Back then I began to record my dreams. At first it was a rather haphazard endeavour, but these days it’s a cherished discipline. The rewards are bountiful. A whole array of creative solutions have come directly from this source.

We all have extraordinary internal worlds and it takes so little to embrace them, yet life is so much richer for it.

This little quote of Jung’s I think says it all: ‘The world today hangs by a thin thread, and that thread is the psyche of man.’

So for me it all comes down to one thing – the quality of our thought is the quality of our future. You can apply that to anything, but most especially to our creative processes.

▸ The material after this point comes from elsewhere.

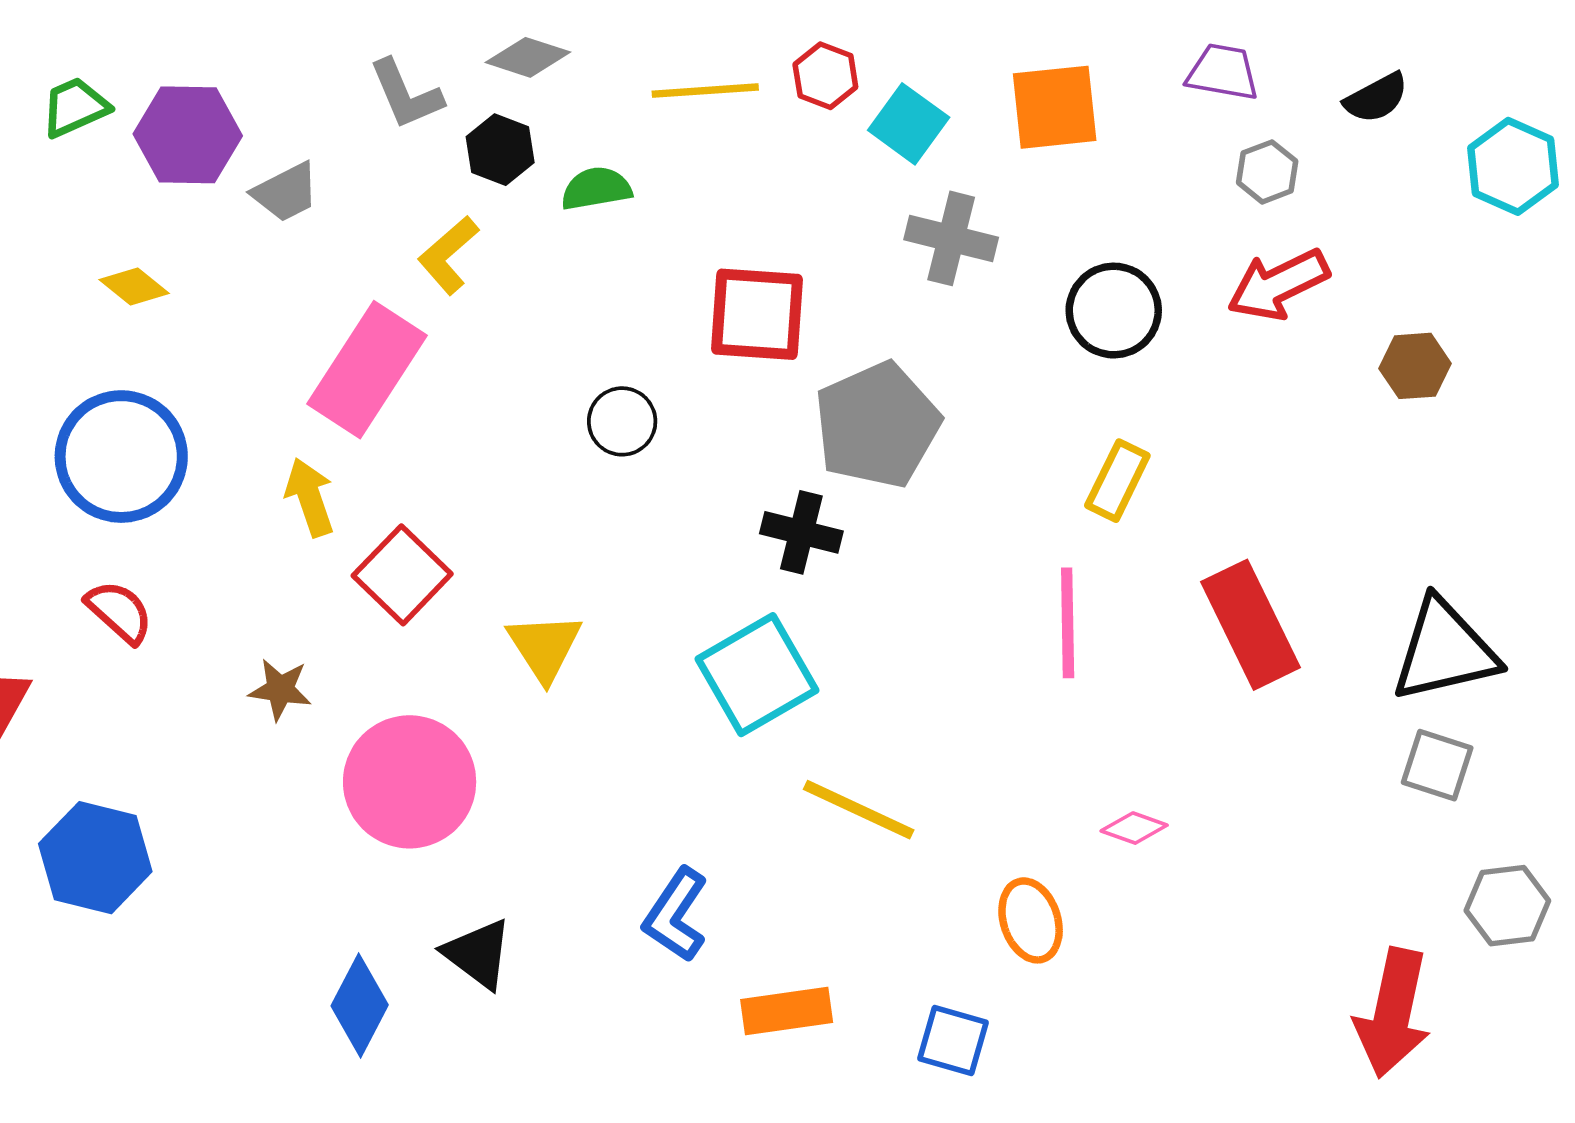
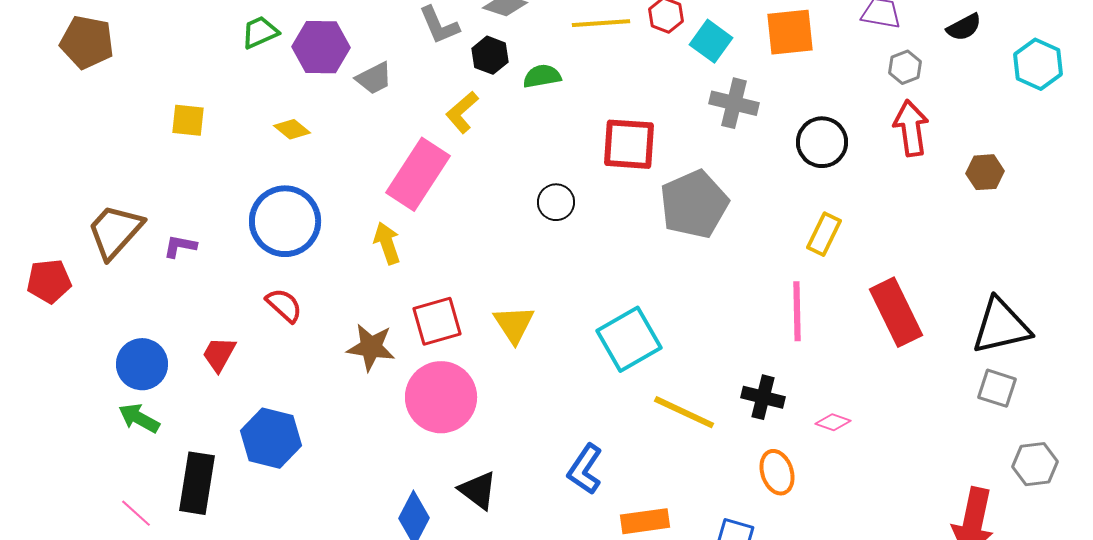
red arrow: (1278, 285) -> (911, 128), turned 108
black cross: (801, 532) -> (763, 397), moved
red square: (402, 575) -> (437, 321), moved, turned 30
brown star: (280, 689) -> (371, 347), size x1.4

Since that first naive read I have been back many times. Each time it appears to be a different book – a marker, I guess, to how I am changing.

MIKE DEMPSEY, Studio Dempsey
My first inclination was to cite the great Josef Müller-Brockmann, for it was his book The Graphic Artist and His Design Problems that was responsible for my Damascus moment back in the 1960s. But a little later, when I started to spread my graphic wings, it was another man who had a profound effect on my work. He is probably unknown to most, but to me he is a hero. I became so attached to Jack Larkin’s work that I used to remove his jackets from library books. Forty years on I still have them, and I still get a buzz from looking at them.

Larkin was briefly art director of Good Housekeeping in the 1960s, and in parallel he undertook many book cover commissions. It was his work in this area that I admired so much. His covers were vibrant and economical, and featured his characteristically immediate style of illustration.

The cover that I still rate is Joby – it epitomises Larkin’s ability to be both graphic designer and illustrator. He moved back to his native Australia in the 1970s and taught for many years. Now in his 80s, Larkin lives quietly in Melbourne.

MALCOLM GARRETT, Applied Information Group
Over the course of the years I have had many heroes, so naming just one would always be a difficult task. Some are obvious, such as Andy Warhol, or the teachers at the Bauhaus, and I’ve cited Barney Bubbles many times in the past, but there are many who are somewhat more obscure.

I’ve always been inspired by the unsung talents that are found on the fringes, and haven’t quite achieved the levels of fame that perhaps they warrant. I’m inclined to say some of my heroes appeal more for a sense of notoriety than for any specific creative successes.

It is an attitude and approach that inspires me. It is for these reasons that I choose Cal Schenkel, for his anarchic, creative collaborations with Frank Zappa and The Mothers of Invention in the late 1960s and early 1970s.

His work had a cerebral, if not an obviously stylistic, influence on my early attitude to design, and naturally influenced my own record sleeve design, in quite subtle ways. His work was chaotic yet arresting, and usually visually challenging. His work could not often be called ‘beautiful’.

Most importantly for me, though, was that it was imbued with numerous layers of detail – further meanings and links to other works were implied, forming part of what Zappa described as a ‘conceptual continuity’. I took that statement to heart and it continues to inform my own design to this day.